[Collected data entries]
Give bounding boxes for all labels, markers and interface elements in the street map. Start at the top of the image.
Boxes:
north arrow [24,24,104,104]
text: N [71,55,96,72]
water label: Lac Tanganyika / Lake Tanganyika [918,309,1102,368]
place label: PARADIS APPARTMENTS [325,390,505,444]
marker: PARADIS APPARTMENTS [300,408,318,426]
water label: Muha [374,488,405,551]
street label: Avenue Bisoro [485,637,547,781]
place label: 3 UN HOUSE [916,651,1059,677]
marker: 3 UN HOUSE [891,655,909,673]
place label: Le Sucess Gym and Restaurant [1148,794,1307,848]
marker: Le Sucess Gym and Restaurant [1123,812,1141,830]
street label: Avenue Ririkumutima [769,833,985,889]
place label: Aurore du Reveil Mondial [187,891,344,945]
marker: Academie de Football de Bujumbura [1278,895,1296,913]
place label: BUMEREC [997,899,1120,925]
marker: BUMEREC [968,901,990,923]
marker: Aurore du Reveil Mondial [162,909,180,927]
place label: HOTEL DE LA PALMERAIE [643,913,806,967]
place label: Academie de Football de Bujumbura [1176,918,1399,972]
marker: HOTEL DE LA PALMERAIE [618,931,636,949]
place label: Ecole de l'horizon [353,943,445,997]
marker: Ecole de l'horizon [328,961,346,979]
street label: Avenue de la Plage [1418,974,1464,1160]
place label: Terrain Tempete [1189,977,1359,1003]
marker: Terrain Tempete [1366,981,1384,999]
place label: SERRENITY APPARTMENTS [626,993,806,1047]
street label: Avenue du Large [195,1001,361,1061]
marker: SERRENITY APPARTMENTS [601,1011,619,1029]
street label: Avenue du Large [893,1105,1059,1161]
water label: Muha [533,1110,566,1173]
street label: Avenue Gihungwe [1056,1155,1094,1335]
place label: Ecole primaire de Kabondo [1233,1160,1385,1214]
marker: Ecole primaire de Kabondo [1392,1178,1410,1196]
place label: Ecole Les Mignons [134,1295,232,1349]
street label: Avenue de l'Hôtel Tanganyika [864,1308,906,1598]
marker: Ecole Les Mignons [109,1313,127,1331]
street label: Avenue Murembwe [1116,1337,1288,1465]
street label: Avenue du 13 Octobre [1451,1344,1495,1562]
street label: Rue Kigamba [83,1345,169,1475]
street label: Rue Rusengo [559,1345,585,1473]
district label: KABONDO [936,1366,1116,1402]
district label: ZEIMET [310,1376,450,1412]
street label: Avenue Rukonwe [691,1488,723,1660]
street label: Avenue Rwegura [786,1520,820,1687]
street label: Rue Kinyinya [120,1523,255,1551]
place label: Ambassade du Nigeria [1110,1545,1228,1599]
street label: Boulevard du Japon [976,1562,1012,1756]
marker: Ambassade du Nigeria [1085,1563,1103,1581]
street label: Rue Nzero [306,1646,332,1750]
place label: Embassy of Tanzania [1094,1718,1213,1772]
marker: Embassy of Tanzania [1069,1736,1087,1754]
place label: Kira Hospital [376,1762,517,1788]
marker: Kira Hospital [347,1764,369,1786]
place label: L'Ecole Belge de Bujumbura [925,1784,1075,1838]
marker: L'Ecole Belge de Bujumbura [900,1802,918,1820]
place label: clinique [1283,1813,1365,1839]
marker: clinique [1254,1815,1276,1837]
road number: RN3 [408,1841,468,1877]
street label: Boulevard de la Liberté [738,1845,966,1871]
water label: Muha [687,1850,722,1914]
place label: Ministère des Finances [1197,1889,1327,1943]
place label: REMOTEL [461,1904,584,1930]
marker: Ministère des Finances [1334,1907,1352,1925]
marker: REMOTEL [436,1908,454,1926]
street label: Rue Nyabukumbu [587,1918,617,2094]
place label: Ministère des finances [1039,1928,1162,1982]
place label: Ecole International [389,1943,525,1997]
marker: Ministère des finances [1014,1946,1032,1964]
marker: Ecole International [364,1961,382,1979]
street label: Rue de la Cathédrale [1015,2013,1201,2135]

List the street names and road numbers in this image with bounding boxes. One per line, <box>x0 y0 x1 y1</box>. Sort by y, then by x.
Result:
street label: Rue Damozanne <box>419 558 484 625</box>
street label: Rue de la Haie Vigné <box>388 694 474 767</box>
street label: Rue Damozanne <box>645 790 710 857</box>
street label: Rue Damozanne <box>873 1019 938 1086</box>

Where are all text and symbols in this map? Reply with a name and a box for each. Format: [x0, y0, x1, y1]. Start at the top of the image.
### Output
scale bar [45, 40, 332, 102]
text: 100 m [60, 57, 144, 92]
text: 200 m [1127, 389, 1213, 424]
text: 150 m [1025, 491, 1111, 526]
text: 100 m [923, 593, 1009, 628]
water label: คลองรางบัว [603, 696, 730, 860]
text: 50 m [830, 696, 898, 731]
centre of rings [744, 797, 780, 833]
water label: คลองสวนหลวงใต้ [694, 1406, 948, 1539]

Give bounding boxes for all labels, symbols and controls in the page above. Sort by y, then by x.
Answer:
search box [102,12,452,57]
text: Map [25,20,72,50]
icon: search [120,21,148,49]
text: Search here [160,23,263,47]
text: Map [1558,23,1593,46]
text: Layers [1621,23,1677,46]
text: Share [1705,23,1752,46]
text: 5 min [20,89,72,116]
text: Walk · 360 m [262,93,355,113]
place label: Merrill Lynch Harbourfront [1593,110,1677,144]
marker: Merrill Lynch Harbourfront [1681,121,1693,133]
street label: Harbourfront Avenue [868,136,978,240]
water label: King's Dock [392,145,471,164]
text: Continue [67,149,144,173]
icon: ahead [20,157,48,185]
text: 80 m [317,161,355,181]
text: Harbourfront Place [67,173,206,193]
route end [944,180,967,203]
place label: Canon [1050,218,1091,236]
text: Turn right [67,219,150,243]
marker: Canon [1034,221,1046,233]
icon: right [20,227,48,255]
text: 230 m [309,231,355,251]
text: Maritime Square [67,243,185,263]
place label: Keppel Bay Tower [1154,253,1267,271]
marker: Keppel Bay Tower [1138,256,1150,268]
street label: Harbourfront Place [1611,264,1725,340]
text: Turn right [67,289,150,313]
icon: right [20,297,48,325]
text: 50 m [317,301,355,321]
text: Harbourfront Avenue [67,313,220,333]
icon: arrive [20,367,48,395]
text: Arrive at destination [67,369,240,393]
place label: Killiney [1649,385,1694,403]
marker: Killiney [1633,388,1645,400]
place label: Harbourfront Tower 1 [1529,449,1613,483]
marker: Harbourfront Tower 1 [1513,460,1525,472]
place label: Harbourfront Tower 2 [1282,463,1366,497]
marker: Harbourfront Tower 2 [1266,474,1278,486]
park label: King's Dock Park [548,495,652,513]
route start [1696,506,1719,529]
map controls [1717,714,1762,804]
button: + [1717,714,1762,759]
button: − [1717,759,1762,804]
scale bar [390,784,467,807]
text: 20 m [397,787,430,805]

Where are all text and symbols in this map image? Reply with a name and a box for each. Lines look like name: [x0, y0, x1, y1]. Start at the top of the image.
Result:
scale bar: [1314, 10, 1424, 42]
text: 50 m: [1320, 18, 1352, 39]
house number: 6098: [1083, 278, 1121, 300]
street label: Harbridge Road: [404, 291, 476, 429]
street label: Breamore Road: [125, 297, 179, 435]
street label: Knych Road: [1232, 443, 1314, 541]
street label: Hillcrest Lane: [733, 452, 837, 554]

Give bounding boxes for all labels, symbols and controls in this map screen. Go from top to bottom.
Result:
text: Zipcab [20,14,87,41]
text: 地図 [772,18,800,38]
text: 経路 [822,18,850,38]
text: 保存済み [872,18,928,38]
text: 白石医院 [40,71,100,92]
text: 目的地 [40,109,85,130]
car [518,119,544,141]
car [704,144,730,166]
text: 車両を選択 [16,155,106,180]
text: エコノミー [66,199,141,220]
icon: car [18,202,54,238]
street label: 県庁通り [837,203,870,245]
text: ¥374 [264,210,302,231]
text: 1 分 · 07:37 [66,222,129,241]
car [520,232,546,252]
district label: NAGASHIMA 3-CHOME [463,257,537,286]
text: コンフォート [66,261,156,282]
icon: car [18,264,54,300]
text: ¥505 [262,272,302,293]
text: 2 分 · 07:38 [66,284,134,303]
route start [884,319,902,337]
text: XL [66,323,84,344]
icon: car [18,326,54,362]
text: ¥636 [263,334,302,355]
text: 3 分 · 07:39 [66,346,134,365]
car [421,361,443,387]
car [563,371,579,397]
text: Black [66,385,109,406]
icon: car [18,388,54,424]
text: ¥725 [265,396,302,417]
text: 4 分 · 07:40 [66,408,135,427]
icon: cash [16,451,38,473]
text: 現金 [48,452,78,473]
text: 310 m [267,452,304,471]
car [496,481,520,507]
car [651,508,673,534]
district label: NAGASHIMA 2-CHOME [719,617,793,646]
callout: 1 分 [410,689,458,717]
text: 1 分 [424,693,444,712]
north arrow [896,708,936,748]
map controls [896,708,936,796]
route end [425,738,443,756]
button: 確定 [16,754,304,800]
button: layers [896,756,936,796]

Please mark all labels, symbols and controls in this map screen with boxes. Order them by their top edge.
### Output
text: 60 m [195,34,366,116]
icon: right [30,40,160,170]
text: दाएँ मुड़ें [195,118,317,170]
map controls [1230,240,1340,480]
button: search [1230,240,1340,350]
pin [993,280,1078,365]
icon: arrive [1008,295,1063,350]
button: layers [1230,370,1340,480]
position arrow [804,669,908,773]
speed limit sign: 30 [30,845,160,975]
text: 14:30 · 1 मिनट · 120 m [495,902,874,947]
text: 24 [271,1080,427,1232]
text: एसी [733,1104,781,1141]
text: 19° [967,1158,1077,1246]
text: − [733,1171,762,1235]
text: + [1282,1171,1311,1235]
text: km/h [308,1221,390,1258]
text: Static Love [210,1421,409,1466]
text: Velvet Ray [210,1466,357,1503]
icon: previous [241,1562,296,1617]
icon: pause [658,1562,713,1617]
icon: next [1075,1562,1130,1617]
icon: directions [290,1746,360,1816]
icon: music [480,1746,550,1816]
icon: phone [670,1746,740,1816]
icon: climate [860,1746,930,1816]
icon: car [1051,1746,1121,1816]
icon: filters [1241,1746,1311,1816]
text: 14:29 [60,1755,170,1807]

- What you have to do: Using the data above, reproduce exactly the lines from the line that contains "Where are all text and symbols in this map?" through the line that contains "Give bounding boxes for all labels, symbols and controls in the", including both.

- Reply:
Where are all text and symbols in this map? Reply with a name and a box for each. Format: [x0, y0, x1, y1]. Start at the top of the image.
### Output
scale bar [45, 40, 332, 102]
text: 100 m [60, 57, 144, 92]
text: 200 m [1127, 389, 1213, 424]
text: 150 m [1025, 491, 1111, 526]
text: 100 m [923, 593, 1009, 628]
water label: คลองรางบัว [603, 696, 730, 860]
text: 50 m [830, 696, 898, 731]
centre of rings [744, 797, 780, 833]
water label: คลองสวนหลวงใต้ [694, 1406, 948, 1539]

Give bounding boxes for all labels, symbols and controls in the page above. Sort by y, then by x.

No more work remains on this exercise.